European eels (Anguilla anguilla) were exposed sequentially to partial pressures of CO2 in the water (PwCO2) of 5, 10, 20, 40, 60 then 80 mm Hg (equivalent to 0.66–10.5 kPa), for 30 min at each level. This caused a profound drop in arterial plasma pH, from 7.9 to below 7.2, an increase in arterial PCO2 from 3.0 mm Hg to 44 mm Hg, and a progressive decline in arterial blood O2 content (caO2) from 10.0% to 1.97% volume. Gill ventilation rate increased significantly at water PwCO2s of 10, 20 and 40 mm Hg, followed by a decline at PwCO2s of 60 and 80 mm Hg, due to periodic breathing. Mean opercular pressure amplitude increased steadily throughout hypercapnic exposure and was significantly elevated at a PwCO2 of 80 mm Hg. Hypercapnia caused a tachycardia between PwCO2s of 5 mmHg and 10 mm Hg, followed by a progressive decline in heart rate. Cardiac output (CO) remained unchanged throughout, as a consequence of a significant increase in stroke volume at PwCO2s of 40, 60 and 80 mm Hg. The eels maintained O2 uptake at routine normocapnic levels throughout hypercapnic exposure.
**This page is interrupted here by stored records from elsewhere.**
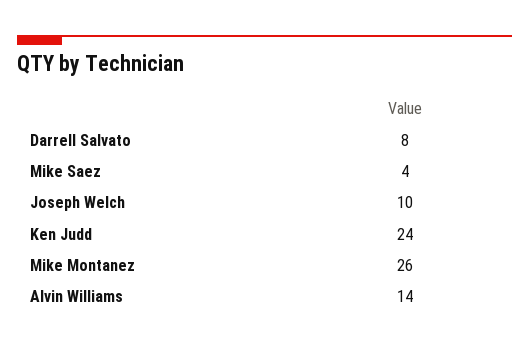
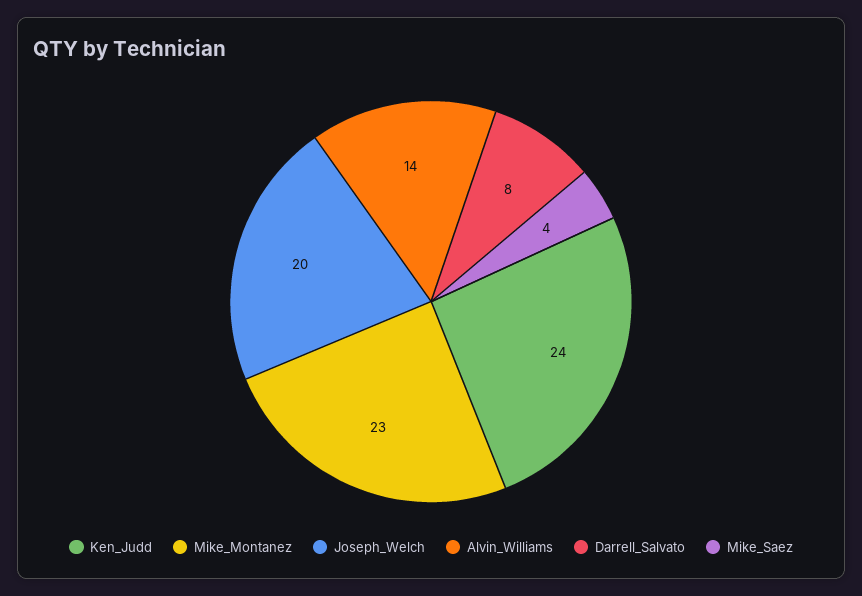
  {
    "Darrell Salvato": 8,
    "Mike Saez": 4,
-   "Joseph Welch": 10,
+   "Joseph Welch": 20,
    "Ken Judd": 24,
-   "Mike Montanez": 26,
+   "Mike Montanez": 23,
    "Alvin Williams": 14
  }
A comparison of the rates of blood O2 delivery (calculated from CO and caO2) against O2 consumption at PwCO2s of 60 mm Hg and 80 mm Hg indicated that a portion of O2 uptake was due to cutaneous respiration. Thus, the European eel's exceptional tolerance of acute hypercapnia is probably a consequence of the tolerance of its heart to acidosis and hypoxia, and a contribution to O2 uptake from cutaneous respiration.